(TASK BRIEF):
For the records below, say how many lines contain the string "system". Give no other text.
** INPUT MATERIAL follows **
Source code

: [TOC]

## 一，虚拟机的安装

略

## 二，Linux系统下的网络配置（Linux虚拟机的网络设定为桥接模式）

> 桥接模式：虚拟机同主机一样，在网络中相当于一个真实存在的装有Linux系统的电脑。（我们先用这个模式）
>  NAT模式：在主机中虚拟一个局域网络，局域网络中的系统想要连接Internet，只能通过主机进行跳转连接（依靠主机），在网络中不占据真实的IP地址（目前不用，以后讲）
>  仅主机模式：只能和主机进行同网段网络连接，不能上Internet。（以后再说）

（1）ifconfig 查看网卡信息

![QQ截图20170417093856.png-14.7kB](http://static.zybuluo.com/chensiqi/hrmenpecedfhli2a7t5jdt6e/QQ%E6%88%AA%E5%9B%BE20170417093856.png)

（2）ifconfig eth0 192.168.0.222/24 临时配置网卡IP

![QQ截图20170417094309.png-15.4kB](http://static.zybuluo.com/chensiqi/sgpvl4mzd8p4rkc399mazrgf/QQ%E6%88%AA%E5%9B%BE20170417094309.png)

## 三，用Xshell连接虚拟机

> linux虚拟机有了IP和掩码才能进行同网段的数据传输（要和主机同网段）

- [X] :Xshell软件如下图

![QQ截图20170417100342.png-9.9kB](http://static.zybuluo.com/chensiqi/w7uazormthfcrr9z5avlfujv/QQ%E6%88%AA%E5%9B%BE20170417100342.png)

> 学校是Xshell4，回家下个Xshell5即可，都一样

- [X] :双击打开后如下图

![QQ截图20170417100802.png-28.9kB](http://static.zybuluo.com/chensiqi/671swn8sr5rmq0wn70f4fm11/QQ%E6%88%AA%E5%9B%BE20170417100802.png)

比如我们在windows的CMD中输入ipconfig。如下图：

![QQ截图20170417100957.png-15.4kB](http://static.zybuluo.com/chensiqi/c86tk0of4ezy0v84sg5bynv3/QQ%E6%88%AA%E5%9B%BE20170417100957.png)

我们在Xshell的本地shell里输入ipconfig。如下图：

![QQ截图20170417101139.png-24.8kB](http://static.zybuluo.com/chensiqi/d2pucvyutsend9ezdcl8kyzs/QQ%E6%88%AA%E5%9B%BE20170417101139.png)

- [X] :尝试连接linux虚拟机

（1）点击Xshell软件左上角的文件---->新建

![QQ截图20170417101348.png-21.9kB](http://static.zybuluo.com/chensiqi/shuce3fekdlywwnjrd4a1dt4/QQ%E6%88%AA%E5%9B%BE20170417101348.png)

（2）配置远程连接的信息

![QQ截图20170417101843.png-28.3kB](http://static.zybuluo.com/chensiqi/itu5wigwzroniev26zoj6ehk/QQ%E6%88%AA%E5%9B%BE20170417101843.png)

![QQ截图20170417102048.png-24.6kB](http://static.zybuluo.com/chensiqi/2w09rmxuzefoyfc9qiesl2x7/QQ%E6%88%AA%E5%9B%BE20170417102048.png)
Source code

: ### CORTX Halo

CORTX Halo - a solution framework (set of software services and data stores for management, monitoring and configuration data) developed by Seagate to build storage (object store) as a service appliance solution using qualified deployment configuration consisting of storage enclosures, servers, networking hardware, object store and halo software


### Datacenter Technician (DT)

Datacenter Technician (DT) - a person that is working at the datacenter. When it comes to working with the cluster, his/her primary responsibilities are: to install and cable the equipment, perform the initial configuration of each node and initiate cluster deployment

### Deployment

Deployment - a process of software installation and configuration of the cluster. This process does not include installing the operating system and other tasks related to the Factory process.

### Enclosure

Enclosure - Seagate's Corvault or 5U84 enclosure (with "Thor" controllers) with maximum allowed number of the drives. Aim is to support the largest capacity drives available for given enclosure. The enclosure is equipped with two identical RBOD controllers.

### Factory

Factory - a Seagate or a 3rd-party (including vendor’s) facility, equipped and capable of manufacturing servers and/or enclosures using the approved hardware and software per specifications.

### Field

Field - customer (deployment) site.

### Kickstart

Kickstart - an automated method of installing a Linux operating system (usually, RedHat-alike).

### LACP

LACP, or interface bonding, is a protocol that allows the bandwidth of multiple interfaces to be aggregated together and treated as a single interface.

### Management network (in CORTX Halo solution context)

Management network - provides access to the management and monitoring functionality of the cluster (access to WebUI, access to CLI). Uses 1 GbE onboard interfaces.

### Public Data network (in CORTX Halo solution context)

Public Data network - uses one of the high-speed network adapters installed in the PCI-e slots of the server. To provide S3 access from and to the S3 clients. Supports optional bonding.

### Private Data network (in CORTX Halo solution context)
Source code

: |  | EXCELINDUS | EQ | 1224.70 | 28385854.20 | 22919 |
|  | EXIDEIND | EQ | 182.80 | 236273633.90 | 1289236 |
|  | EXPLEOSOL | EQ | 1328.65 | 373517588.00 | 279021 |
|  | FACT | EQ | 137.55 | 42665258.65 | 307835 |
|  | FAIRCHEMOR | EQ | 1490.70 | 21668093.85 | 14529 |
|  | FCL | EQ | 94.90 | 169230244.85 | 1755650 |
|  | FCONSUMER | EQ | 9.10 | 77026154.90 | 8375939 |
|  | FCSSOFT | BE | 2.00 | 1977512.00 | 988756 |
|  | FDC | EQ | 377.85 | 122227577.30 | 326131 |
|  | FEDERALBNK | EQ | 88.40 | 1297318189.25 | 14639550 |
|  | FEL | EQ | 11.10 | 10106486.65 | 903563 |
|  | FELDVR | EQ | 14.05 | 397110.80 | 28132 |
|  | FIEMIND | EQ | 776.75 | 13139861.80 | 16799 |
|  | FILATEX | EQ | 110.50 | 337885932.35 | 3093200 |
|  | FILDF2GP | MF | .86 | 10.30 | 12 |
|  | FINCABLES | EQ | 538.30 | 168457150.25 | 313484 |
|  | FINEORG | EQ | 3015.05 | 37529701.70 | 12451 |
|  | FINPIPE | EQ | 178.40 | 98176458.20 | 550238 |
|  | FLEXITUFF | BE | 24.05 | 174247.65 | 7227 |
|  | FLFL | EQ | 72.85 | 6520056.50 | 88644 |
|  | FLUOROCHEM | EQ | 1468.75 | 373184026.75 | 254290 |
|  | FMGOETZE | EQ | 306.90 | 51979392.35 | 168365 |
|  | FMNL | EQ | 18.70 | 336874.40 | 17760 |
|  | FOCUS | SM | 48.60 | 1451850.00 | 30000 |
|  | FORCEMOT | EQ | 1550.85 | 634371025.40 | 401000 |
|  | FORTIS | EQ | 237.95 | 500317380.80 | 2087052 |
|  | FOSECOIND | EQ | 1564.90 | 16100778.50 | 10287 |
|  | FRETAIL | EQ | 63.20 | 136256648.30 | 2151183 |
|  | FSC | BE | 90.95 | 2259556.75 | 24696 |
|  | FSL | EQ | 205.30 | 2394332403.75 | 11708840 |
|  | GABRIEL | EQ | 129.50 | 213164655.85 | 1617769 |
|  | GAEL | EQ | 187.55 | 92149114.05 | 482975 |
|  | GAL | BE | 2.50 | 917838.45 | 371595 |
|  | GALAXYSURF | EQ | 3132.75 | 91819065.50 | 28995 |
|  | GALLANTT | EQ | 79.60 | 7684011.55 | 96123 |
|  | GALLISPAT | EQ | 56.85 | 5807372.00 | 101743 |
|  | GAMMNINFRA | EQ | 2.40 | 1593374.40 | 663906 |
** End of INPUT MATERIAL **
(RESPONSE BOX):
2